:: WHAT YOU HAVE TO DO ::
Provide the number of lines in the material containing the word "SUPPRESSED", with nothing added.
== RECORDS PROVIDED ==
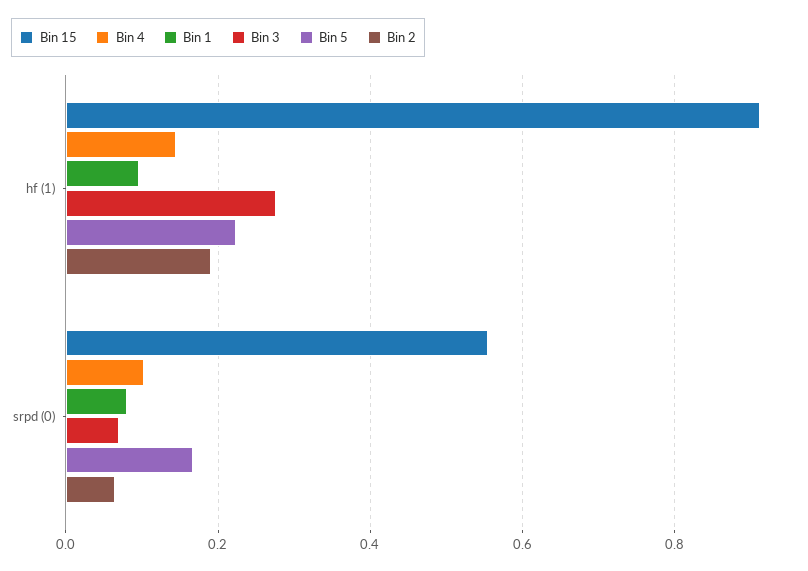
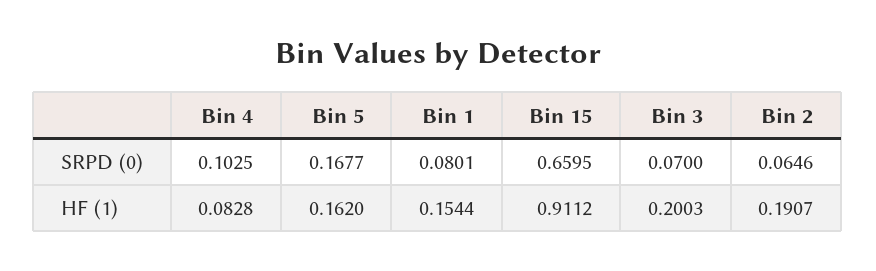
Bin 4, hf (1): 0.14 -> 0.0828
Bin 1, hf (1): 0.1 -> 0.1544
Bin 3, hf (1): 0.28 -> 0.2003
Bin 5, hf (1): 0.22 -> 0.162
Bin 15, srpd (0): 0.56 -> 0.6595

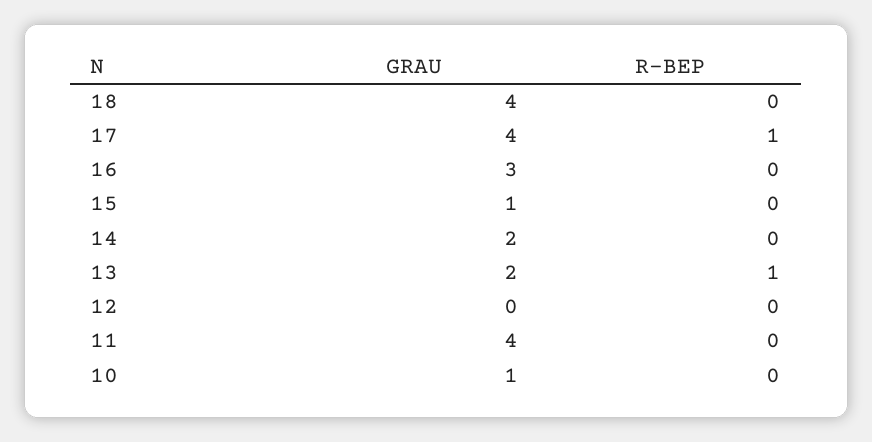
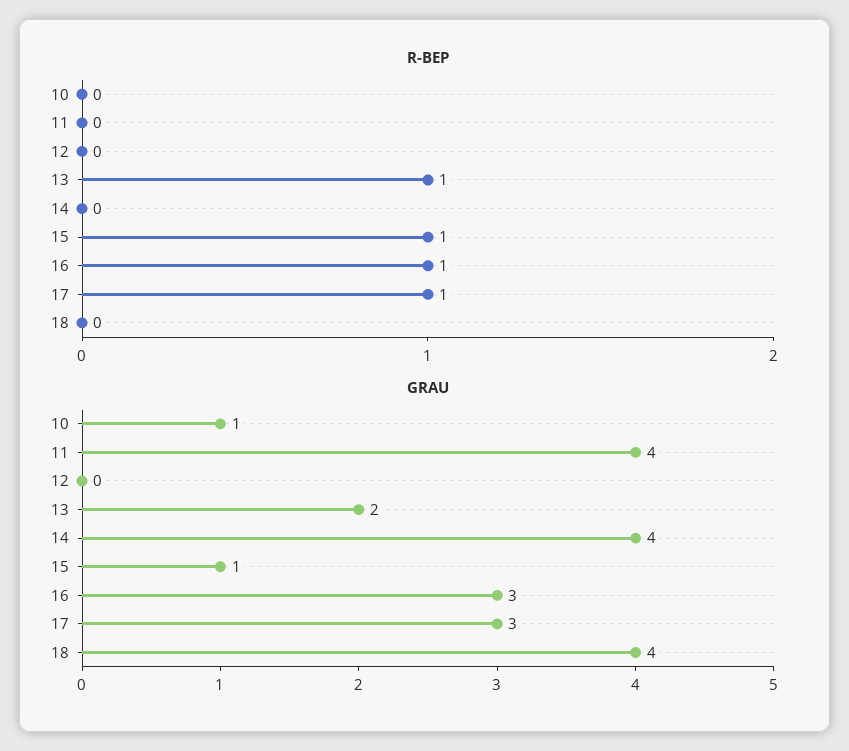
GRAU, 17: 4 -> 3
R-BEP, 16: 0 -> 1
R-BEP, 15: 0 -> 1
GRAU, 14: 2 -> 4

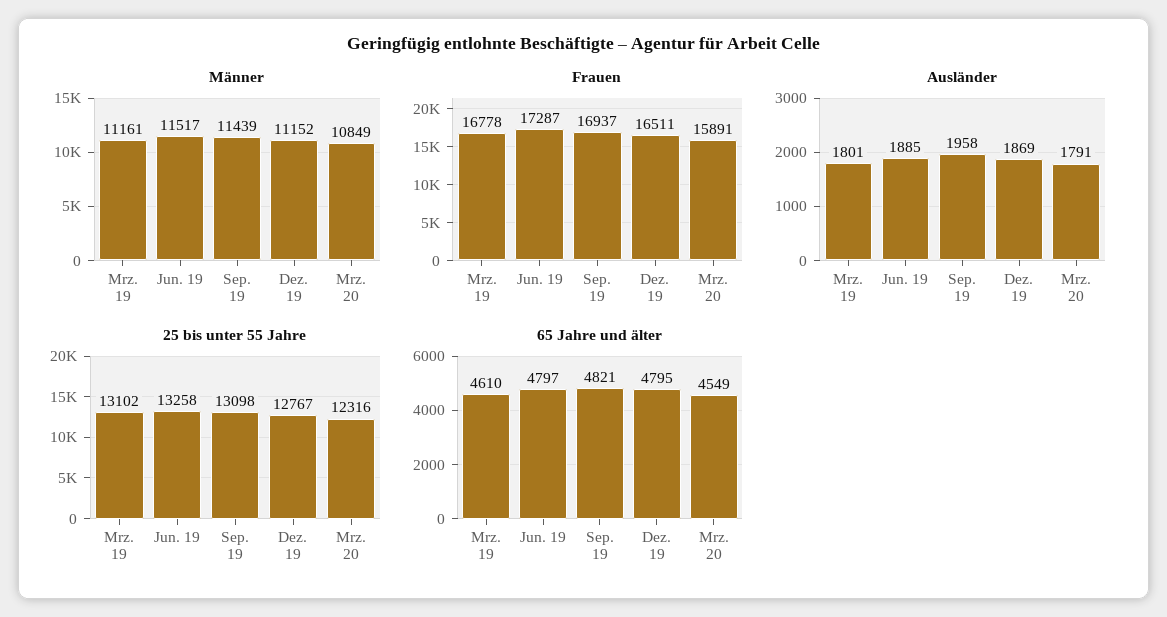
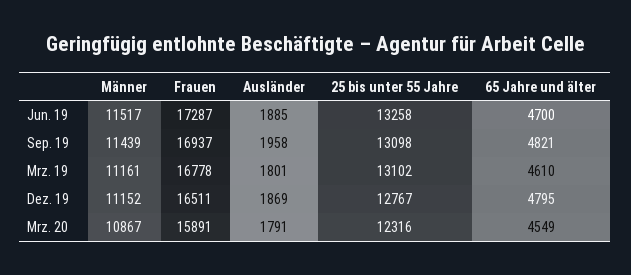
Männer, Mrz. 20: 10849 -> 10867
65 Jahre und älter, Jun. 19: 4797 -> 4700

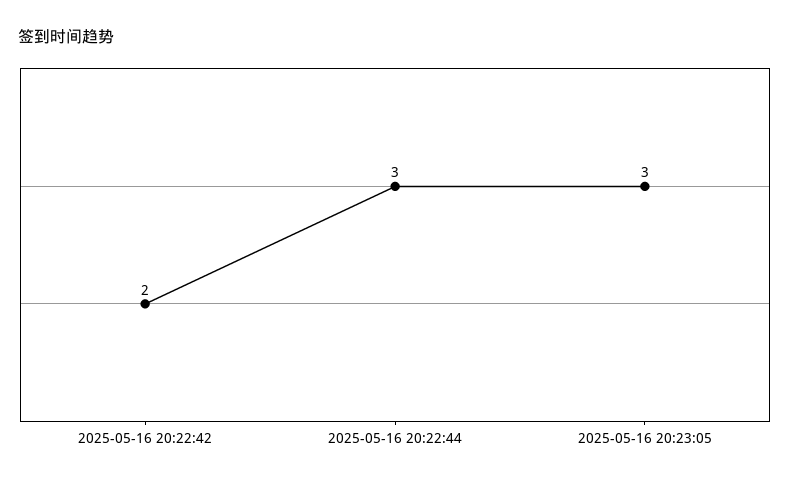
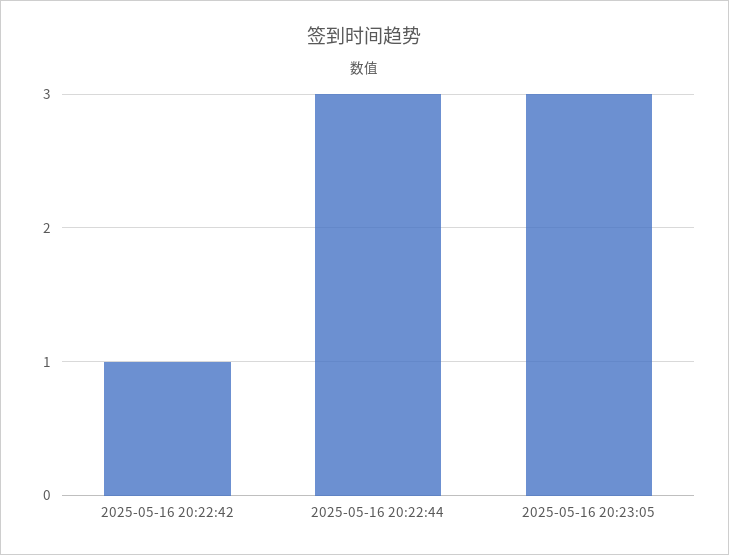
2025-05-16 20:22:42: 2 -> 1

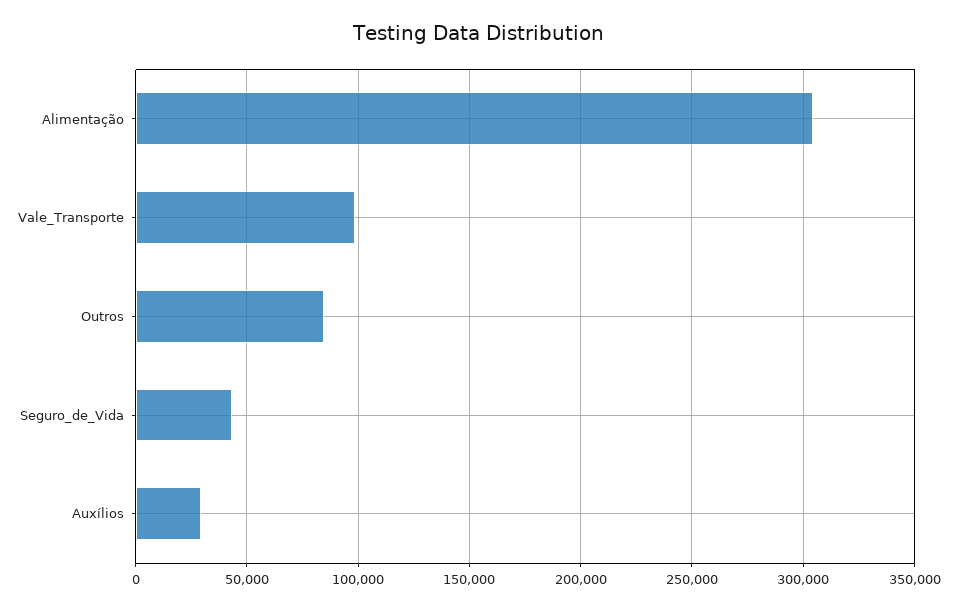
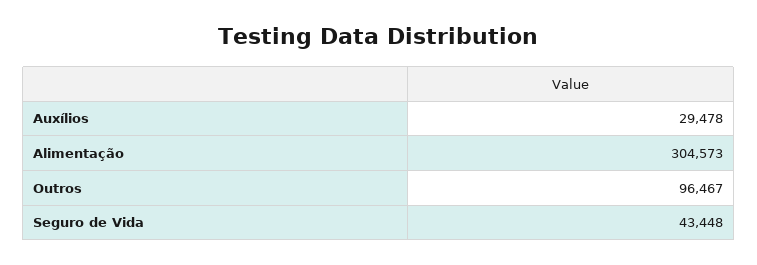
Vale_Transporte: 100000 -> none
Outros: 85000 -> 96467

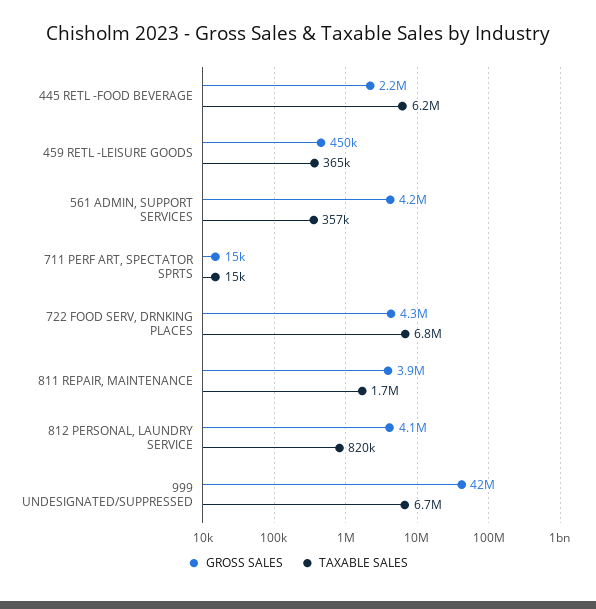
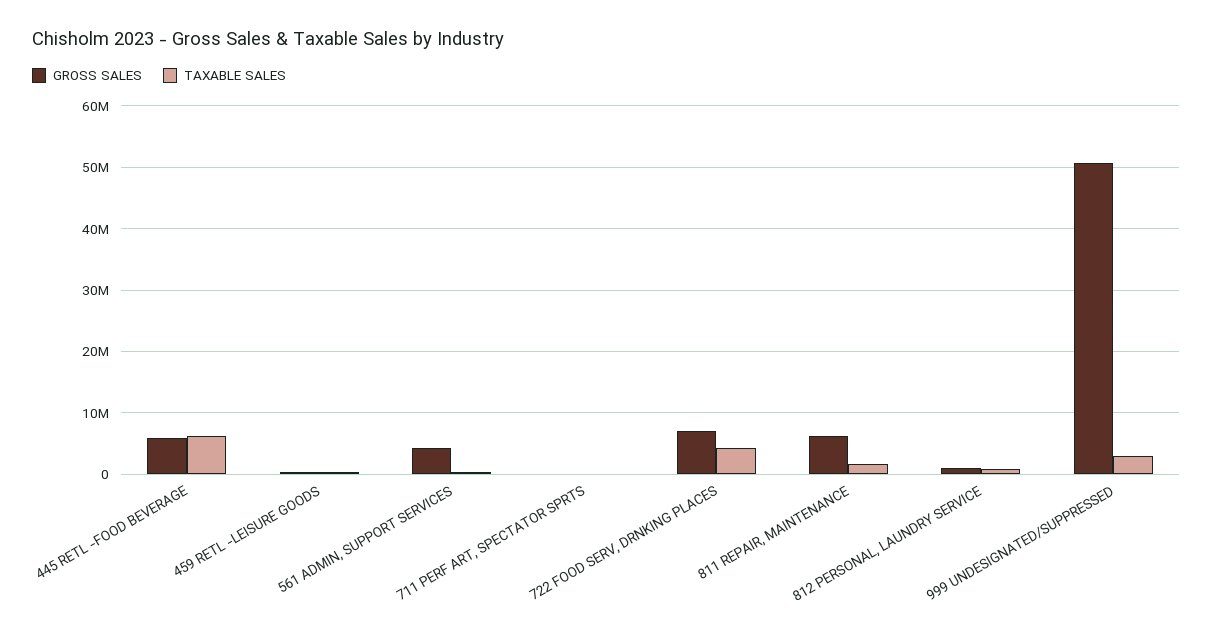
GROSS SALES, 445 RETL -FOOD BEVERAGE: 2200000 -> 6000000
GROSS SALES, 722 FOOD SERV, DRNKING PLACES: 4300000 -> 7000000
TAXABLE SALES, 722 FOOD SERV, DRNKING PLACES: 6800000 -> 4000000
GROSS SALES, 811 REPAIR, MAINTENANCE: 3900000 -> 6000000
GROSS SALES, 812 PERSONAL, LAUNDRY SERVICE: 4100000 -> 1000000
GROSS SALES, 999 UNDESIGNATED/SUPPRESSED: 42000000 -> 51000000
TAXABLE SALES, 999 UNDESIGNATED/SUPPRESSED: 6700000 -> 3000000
===
:: TASK ANSWER ::
2